Panama, the fifth wettest country, is experiencing one of the two driest years in the country’s 143-year record. The historic drought has impacted the water levels in Gatun Lake and the Panama Canal resulting in the Canal Authority introducing ship draft restrictions and in cutting back on the number of ships allowed to transit the canal.

More than 200 ships are stuck on both sides of the Panama Canal after authorities capped the number of crossings because of the drought. The entrances on both sides of the Panama Canal are jammed with some ships backed up for more than 20 days.

The number of daily transits through the canal has been capped at 32 by the authorities in a bid to conserve water. Restrictions for the number of vessels passing through the canal has been extended until September 2.

Panama is set to lose $200 million in revenue from the delays and it could cause a spike in US grocery and parcel prices as extra fees are hiked on to shipping costs.

More than 14,000 ships transited the canal in 2022. Container ships are the most common users of the Panama Canal and transport more than 40% of consumer goods traded between Northeast Asia and the U.S. East Coast.

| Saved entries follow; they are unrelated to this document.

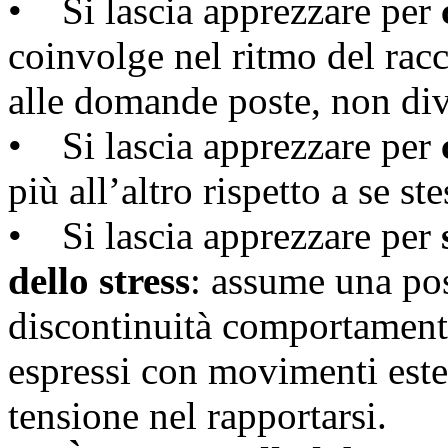
• Si lascia apprezzare per
coinvolge nel ritmo del ra
alle domande poste, non diva
• Si lascia apprezzare per
più all’altro rispetto a se ste
• Si lascia apprezzare per
dello stress
: assume una pos
discontinuità comportamental
espressi con movimenti este
tensione nel rapportarsi.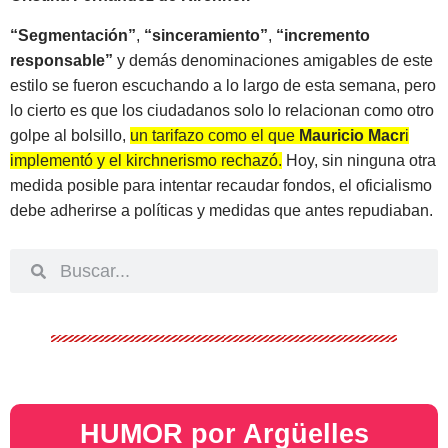
“Segmentación”
,
“sinceramiento”
,
“incremento
responsable”
y demás denominaciones amigables de este
estilo se fueron escuchando a lo largo de esta semana, pero
lo cierto es que los ciudadanos solo lo relacionan como otro
golpe al bolsillo,
un tarifazo como el que
Mauricio Macr
i
implementó y el kirchnerismo rechazó.
Hoy, sin ninguna otra
medida posible para intentar recaudar fondos, el oficialismo
debe adherirse a políticas y medidas que antes repudiaban.
HUMOR por Argüelles​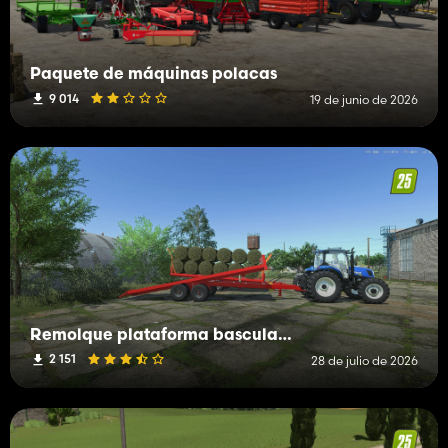
Paquete de máquinas polacas
9 014
19 de junio de 2026
Remolque plataforma basculante OMP
2 151
28 de julio de 2026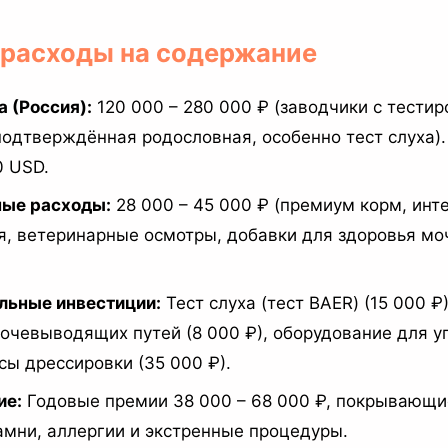
и расходы на содержание
 (Россия):
120 000 – 280 000 ₽ (заводчики с тести
подтверждённая родословная, особенно тест слуха).
0 USD.
ые расходы:
28 000 – 45 000 ₽ (премиум корм, инт
я, ветеринарные осмотры, добавки для здоровья м
льные инвестиции:
Тест слуха (тест BAER) (15 000 ₽
очевыводящих путей (8 000 ₽), оборудование для у
рсы дрессировки (35 000 ₽).
ие:
Годовые премии 38 000 – 68 000 ₽, покрывающие
мни, аллергии и экстренные процедуры.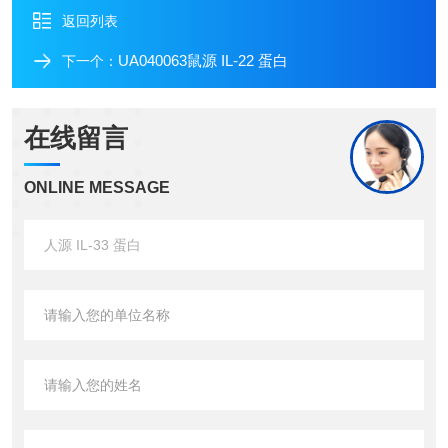
返回列表
UA040063鼠源 IL-22 蛋白
下一个：
在线留言
ONLINE MESSAGE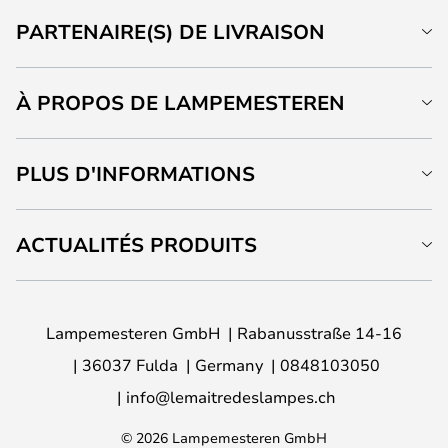
PARTENAIRE(S) DE LIVRAISON
À PROPOS DE LAMPEMESTEREN
PLUS D'INFORMATIONS
ACTUALITÉS PRODUITS
Lampemesteren GmbH
Rabanusstraße 14-16
36037 Fulda
Germany
0848103050
info@lemaitredeslampes.ch
© 2026 Lampemesteren GmbH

Reuters reports that the naturally occurring El Nino climate pattern associated with warmer-than-usual water in the central and eastern tropical Pacific Ocean is contributing to Panama’s drought.

The area around the canal is experiencing one of the two driest years in the country’s 143 years of keeping records, data from the canal authority and the Smithsonian Tropical Research Institute (STRI) showed. Rainfall measurements around the area are 30-50% below normal.

Water levels in Gatun Lake, the rainfall-fed principal reservoir that floats ships through the Panama Canal’s lock system, have remained below normal despite accumulation from the current rainy season.

A potential early start to Panama’s dry season and hotter-than-average temperatures typical of major El Nino events in the country could increase evaporation from Gatun Lake and result in near-record low water levels by March or April 2024, said STRI’s Steven Paton.

“It’s the perfect storm of events,” said Paton, who has monitored rain patterns in the Central American country for more than three decades.

The frequency of major El Nino drying patterns has risen significantly during the last 25 years of the canal’s 109-year history. If that continues, “it will be increasingly difficult for (the Panama Canal) to guarantee that the largest ships are going to be able to get through,” Paton said.

Traffic jam in Panama canal as drought leaves 200 ships stranded

Comments

Panamax Meets Pana-Drought — Drought Restrictions In Canal Cause Delays and 200 Ship Backlog — 1 Comment

  1. All that money they spent enlarging the locks for bigger vessels, did they not consider the implications of global warming?